As a more effective alternative, Matute suggested that adding congestion pricing to some parts of the freeway system—of the kind that has reduced both traffic and accidents in London—would be a way to tackle congestion at a much lower overall cost.

A house built by Brad Pitt's Make It Right Project in New Orleans. Image: Geoff Livingston/Flickr

But the problem with wealthy philanthropic geniuses like Musk is that they're usually unwilling to take a dull, practical, unsexy approach to solving a problem if there's a more glamorous way to attempt it, however ill-advised. It's why Brad Pitt and his architect friends descended on New Orleans to build a handful of cutting edge $350,000 homes for displaced residents instead of building cheaply for as many people as they could, or why Mark Zuckerberg's foray into international development was a plan to bring the internet to some of the poorest people in the world with a fleet of giant drones.

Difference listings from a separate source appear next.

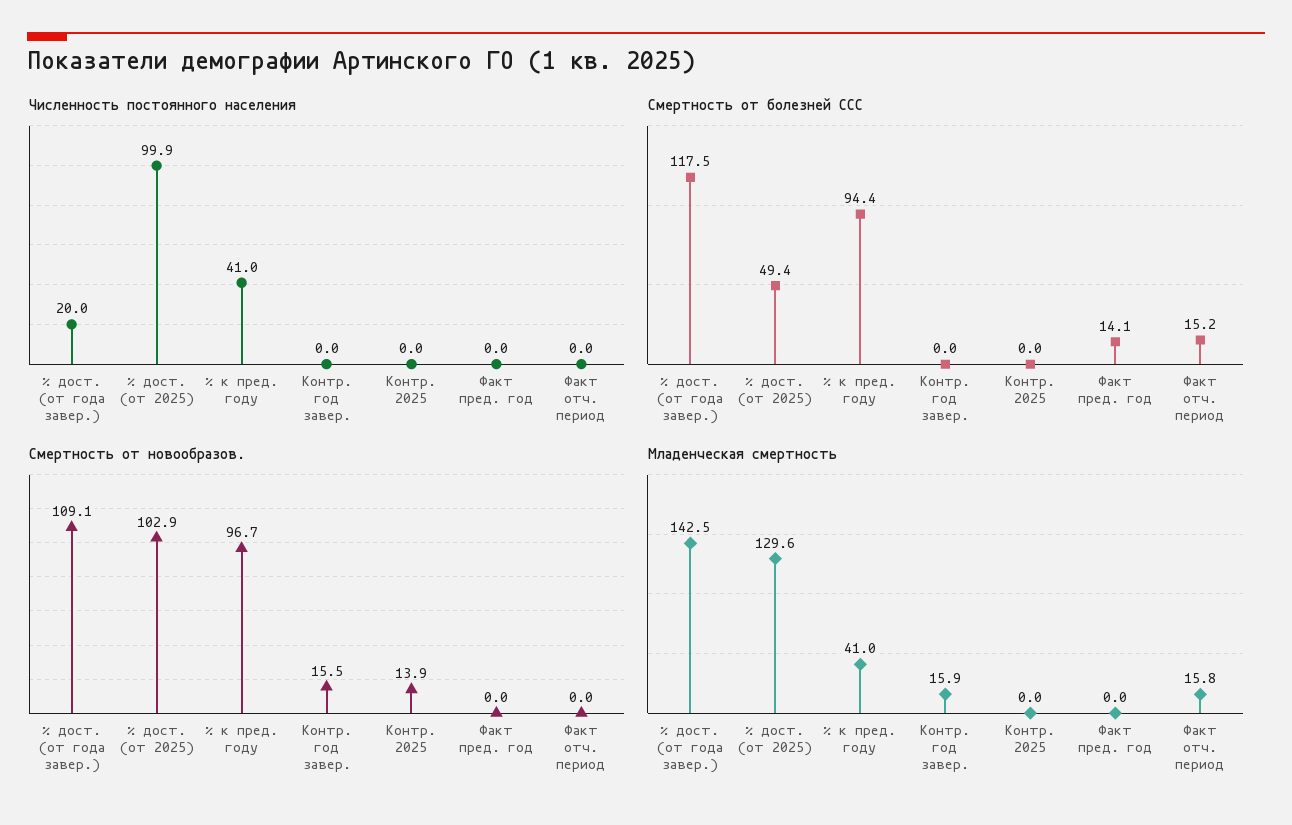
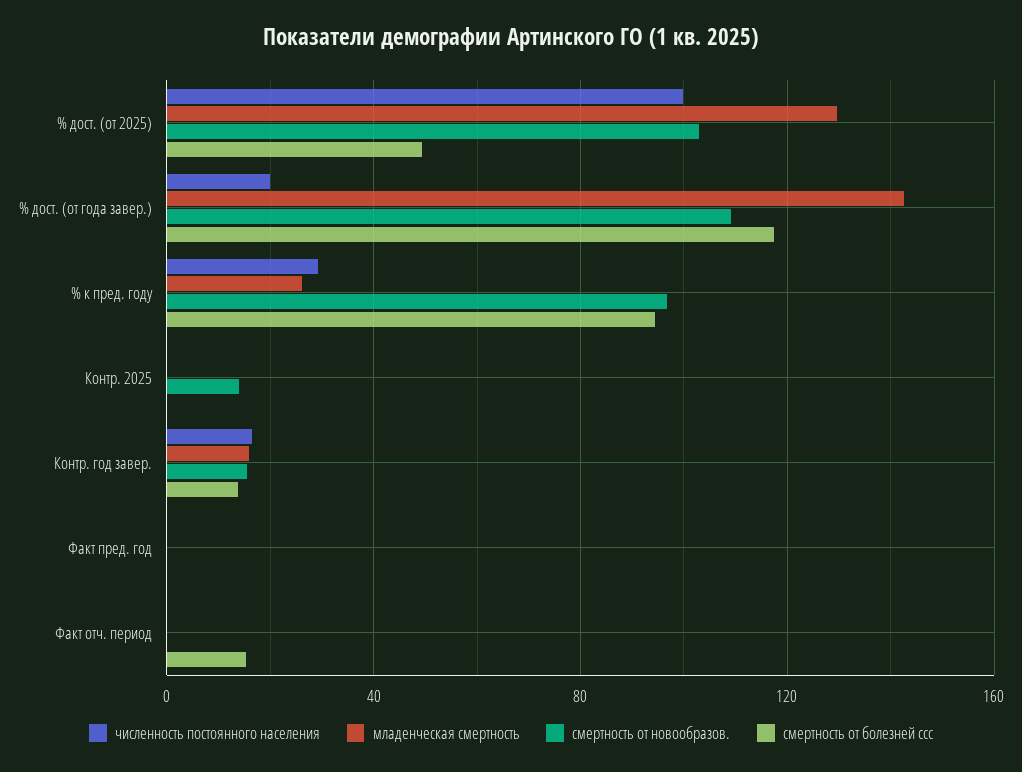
Численность постоянного населения, % к пред. году: 41 -> 30
Численность постоянного населения, Контр. год завер.: 0 -> 15
Смертность от болезней ССС, Контр. год завер.: 0 -> 15
Смертность от болезней ССС, Факт пред. год: 14.1 -> 0
Младенческая смертность, % к пред. году: 41 -> 25
Младенческая смертность, Факт отч. период: 15.8 -> 0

And it's why Musk is more inclined to undertake the vastly complex and extremely expensive job of drilling a subterranean tunnel network than think seriously about how to get more people riding buses or less people using the freeway in the first place.

"I'm not trying to be anyone's saviour," says Musk in an eminently tweetable soundbite. "I'm just trying to think about the future and not be sad." It's an admirable sentiment, because it's all too easy to be filled with anxieties about the future given some of the pressing problems we face. But personally, what makes me sad isn't that we don't have the technology we need; it's that the direction of technological development is shaped more by the whims of billionaires than the wants of ordinary people.

As one example of this, I'm concerned that a man with the brains and the resources to consider drilling tunnels under LA would do so to make a fancy way of slinging cars around instead of trying to extend the subway system. And I'm concerned with a model that looks to improve the urban transportation system by focusing on seamless individual journeys (a ride from point A to point B without ever leaving your vehicle) rather than developing better fixed route networks for the collective good.

I'm concerned that, though he's a man of many talents, Elon Musk does not understand urban design.